Brief
Output each entry verbatim and exclude every picture from it.

Data for the task

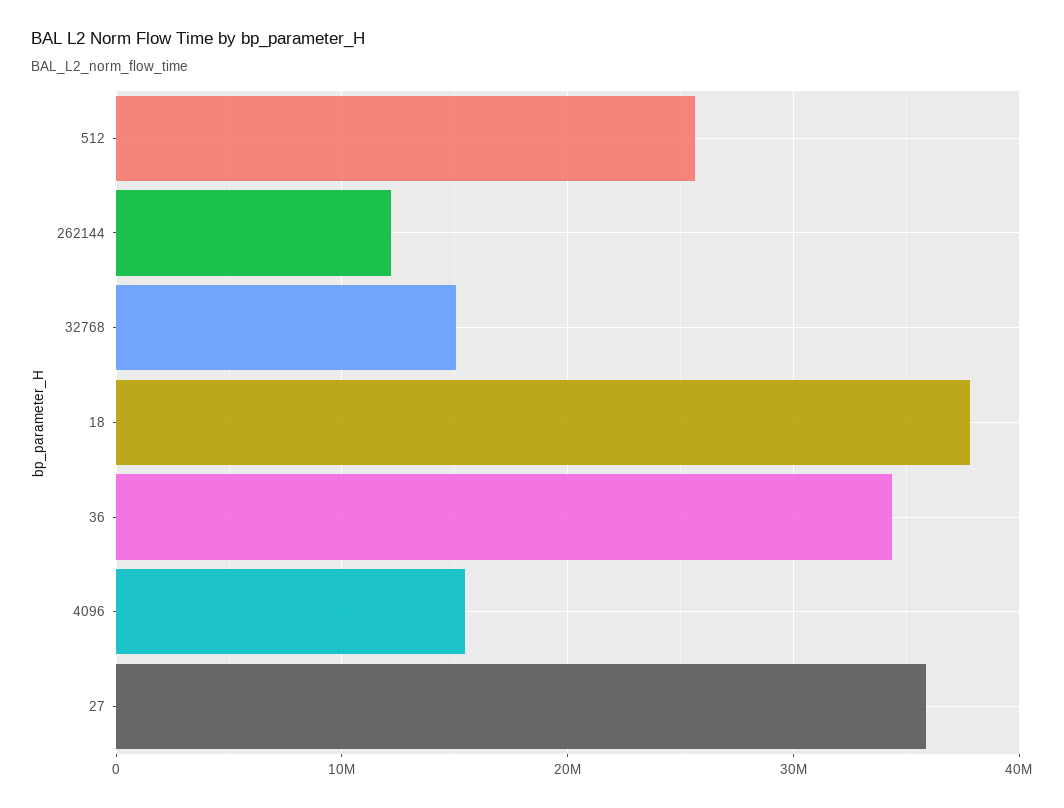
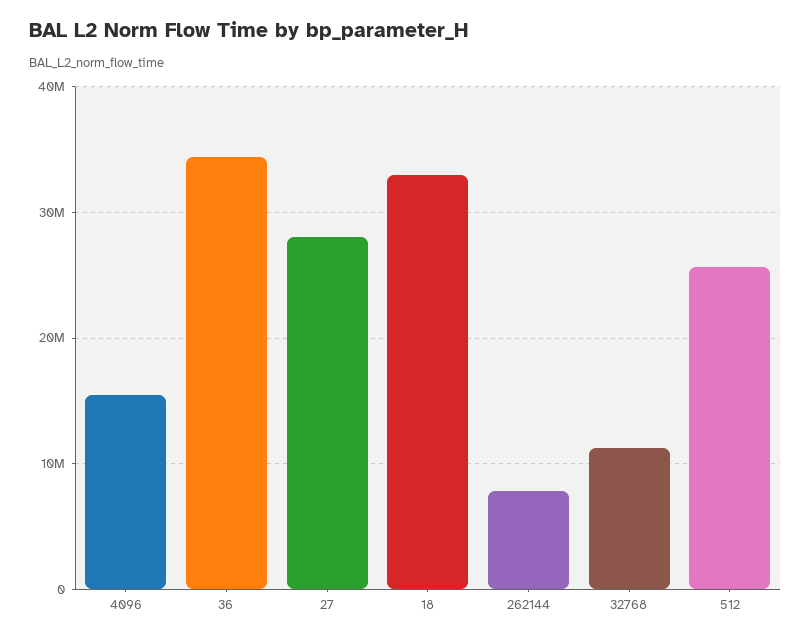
  {
    "512": 26000000,
-   "262144": 12000000,
+   "262144": 8000000,
-   "32768": 15000000,
+   "32768": 11000000,
-   "18": 38000000,
+   "18": 33000000,
    "36": 34000000,
    "4096": 15000000,
-   "27": 36000000
+   "27": 28000000
  }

Expected answer
  {
    "512": 26000000,
-   "262144": 12000000,
+   "262144": 8000000,
-   "32768": 15000000,
+   "32768": 11000000,
-   "18": 38000000,
+   "18": 33000000,
    "36": 34000000,
    "4096": 15000000,
-   "27": 36000000
+   "27": 28000000
  }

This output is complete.